Last week I posted about Oprah’s interview with Bryan Stevenson, which I’ve again embedded — I found it so inspiring, I want to make sure everyone has a chance to see it. As I watched I also felt inspired to issue a big challenge.
I’m really issuing it as a two-tier challenge. The usual challenge for everyone to consider crime and prisoners and heal yourself is below. First, though: as I watched and listened to Stevenson’s great compassion for prisoners I started thinking about Hew Len and his work with the criminally insane.

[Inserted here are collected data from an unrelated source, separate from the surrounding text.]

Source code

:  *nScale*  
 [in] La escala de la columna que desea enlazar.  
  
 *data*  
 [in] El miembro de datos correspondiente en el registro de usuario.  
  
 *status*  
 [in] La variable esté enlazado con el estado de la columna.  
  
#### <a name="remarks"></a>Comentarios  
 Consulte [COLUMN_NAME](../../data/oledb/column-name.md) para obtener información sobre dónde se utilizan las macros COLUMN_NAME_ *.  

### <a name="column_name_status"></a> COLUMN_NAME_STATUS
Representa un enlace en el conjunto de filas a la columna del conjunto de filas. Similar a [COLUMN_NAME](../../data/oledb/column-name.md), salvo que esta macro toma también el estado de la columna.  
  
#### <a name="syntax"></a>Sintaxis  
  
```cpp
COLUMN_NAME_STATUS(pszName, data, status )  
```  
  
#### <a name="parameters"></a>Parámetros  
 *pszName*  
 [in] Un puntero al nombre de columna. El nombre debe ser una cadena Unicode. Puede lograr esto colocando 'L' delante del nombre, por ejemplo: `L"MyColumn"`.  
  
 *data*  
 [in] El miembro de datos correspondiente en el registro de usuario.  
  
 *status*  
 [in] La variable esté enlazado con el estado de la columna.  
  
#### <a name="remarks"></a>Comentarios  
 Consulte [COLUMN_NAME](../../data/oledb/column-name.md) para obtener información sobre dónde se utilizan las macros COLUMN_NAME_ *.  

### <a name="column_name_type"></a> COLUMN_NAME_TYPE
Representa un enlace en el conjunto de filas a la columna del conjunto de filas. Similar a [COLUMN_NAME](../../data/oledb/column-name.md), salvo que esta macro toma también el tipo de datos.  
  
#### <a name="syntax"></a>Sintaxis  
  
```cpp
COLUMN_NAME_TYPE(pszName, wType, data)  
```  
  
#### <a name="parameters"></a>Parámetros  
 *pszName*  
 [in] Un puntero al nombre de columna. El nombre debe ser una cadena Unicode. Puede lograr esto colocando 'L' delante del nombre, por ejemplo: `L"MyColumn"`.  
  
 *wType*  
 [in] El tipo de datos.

The short version: Hew Len was asked to help out at a ward for the criminally insane where conditions were so bad the staff turned over constantly, inmates never improved, etc. Without ever seeing a patient, Hew Len sat in an office with their files and healed IN HIMSELF anything he saw in the files that needed healing. Because everything you see in the world you created, so if you see a problem healing yourself heals the problem. Longer version is here.
It didn’t take long before patients went off meds, patients who had to be shackled walked free, staff came to work every day… and then things improved so much the ward closed. He NEVER SAW A SINGLE PATIENT! He only healed himself. Info about the prayer he uses is here.
Suddenly I had a BIG idea. What if we could get a network going all over the country — or better yet, how about all around the world??? — of groups who go to prisons and heal in themselves every problem they see in every file of every prisoner? And/or catch it earlier and have groups reading the files of kids in Juvenile Detention and healing themselves of every problem they see?
So my first challenge is bigger than any I’ve made. For this one I’m asking you to get it out there on social media. Let’s spread the word and spark a movement! I’m better at vision than execution but if anyone wants to take up the challenge and try to coordinate a broad movement I’ll be happy to help in any way I can. If anyone wants help to start something in their state or province or county, etc., I’ll be happy to step up.
I see a threshold issue of getting permission to go into the prisons and get access to the files, so if someone has an answer for that, I’ll get the word out. It may be as easy as asking or going in under the umbrella of a church or it may take forming a 501(c)(3) [for folks in other countries, that’s the U.S. tax designation for a nonprofit organization].
Results will be measurable. When the prayers are healing the inmates, recidivism will start going down and to whatever extent they keep records on violent incidents within the prisons, the rate will go down. Ultimately crime rates go down. So this is a chance to use ho’oponopono in a setting where tangible results will occur. Just as Hew Len’s work erased the need for the ward, a network praying at all the prisons can reduce prison populations and crime.
Is anyone in with me? Does this inspire any of you?
My usual challenge is for all of you to examine this issue in yourselves. In this case, it’s a question of looking at your beliefs about crime and criminals. Whether you believe in punishment or in rehabilitation, whether you believe many criminals have excuses due to hard childhoods or you believe there is no excuse, where does your belief come from?
Is fear involved in forming your view? Does your view come from your heart and a place of compassion? If not, why not? What do you think causes people to commit crimes? Name all the reasons you can think of for why people are in prison.
For every reason you name, say the prayer. Heal those reasons in you. Or if you have another healing modality you like, do that. For every problem you believe exists in society related to crime, heal it in you.
Examples:
For all my beliefs that I have been abandoned or mistreated, “I’m sorry, please forgive me, thank you, I love you.”
For all my fears that someone may hurt me, “I’m sorry, please forgive me, thank you, I love you.”
For any feeling of lack within me, “I’m sorry, please forgive me, thank you, I love you.”
For any violent feelings I hold toward others, “I’m sorry, please forgive me, thank you, I love you.”
You’ve got the idea. Go forth and heal!
Even if we never go into a prison, I think if we pray for the “us” in every “criminal” we see on the news and for every prisoner in general and heal in all of us the “problems” in us that we project into what we see in the world, we can change the world.